Problem to work on:
Could you reproduce all of the records exactly?

═══ Given entries

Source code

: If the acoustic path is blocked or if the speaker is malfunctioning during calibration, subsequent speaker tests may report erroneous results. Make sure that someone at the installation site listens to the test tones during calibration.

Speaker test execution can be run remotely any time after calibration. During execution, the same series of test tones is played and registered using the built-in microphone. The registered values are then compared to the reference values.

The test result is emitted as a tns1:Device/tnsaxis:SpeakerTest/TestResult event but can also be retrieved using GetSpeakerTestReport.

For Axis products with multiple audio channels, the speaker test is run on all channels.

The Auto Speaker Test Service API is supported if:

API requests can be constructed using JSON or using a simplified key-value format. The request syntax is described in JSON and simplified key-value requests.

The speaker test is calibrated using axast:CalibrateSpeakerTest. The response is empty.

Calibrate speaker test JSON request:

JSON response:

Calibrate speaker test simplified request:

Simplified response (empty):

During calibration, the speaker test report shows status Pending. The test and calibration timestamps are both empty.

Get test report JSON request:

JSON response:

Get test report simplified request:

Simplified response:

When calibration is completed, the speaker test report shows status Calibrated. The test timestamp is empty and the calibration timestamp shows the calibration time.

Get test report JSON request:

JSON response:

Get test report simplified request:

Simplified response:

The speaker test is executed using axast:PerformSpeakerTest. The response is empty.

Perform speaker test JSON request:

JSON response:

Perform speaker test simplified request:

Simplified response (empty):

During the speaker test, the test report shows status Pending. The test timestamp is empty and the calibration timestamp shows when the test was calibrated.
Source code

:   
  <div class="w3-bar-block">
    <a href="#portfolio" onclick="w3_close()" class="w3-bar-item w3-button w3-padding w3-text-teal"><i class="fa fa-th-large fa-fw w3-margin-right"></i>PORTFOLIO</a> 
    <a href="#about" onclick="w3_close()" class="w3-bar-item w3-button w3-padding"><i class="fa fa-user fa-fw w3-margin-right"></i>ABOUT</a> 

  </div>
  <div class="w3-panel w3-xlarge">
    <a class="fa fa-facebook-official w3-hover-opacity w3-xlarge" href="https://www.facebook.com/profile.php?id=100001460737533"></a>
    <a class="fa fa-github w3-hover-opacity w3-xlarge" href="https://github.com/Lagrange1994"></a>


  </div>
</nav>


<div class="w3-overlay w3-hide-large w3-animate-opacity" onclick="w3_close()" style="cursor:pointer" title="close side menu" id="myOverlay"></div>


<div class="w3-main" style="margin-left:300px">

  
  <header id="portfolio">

══════

Solved exercise:
Source code

: If the acoustic path is blocked or if the speaker is malfunctioning during calibration, subsequent speaker tests may report erroneous results. Make sure that someone at the installation site listens to the test tones during calibration.

Speaker test execution can be run remotely any time after calibration. During execution, the same series of test tones is played and registered using the built-in microphone. The registered values are then compared to the reference values.

The test result is emitted as a tns1:Device/tnsaxis:SpeakerTest/TestResult event but can also be retrieved using GetSpeakerTestReport.

For Axis products with multiple audio channels, the speaker test is run on all channels.

The Auto Speaker Test Service API is supported if:

API requests can be constructed using JSON or using a simplified key-value format. The request syntax is described in JSON and simplified key-value requests.

The speaker test is calibrated using axast:CalibrateSpeakerTest. The response is empty.

Calibrate speaker test JSON request:

JSON response:

Calibrate speaker test simplified request:

Simplified response (empty):

During calibration, the speaker test report shows status Pending. The test and calibration timestamps are both empty.

Get test report JSON request:

JSON response:

Get test report simplified request:

Simplified response:

When calibration is completed, the speaker test report shows status Calibrated. The test timestamp is empty and the calibration timestamp shows the calibration time.

Get test report JSON request:

JSON response:

Get test report simplified request:

Simplified response:

The speaker test is executed using axast:PerformSpeakerTest. The response is empty.

Perform speaker test JSON request:

JSON response:

Perform speaker test simplified request:

Simplified response (empty):

During the speaker test, the test report shows status Pending. The test timestamp is empty and the calibration timestamp shows when the test was calibrated.
Source code

:   
  <div class="w3-bar-block">
    <a href="#portfolio" onclick="w3_close()" class="w3-bar-item w3-button w3-padding w3-text-teal"><i class="fa fa-th-large fa-fw w3-margin-right"></i>PORTFOLIO</a> 
    <a href="#about" onclick="w3_close()" class="w3-bar-item w3-button w3-padding"><i class="fa fa-user fa-fw w3-margin-right"></i>ABOUT</a> 

  </div>
  <div class="w3-panel w3-xlarge">
    <a class="fa fa-facebook-official w3-hover-opacity w3-xlarge" href="https://www.facebook.com/profile.php?id=100001460737533"></a>
    <a class="fa fa-github w3-hover-opacity w3-xlarge" href="https://github.com/Lagrange1994"></a>


  </div>
</nav>


<div class="w3-overlay w3-hide-large w3-animate-opacity" onclick="w3_close()" style="cursor:pointer" title="close side menu" id="myOverlay"></div>


<div class="w3-main" style="margin-left:300px">

  
  <header id="portfolio">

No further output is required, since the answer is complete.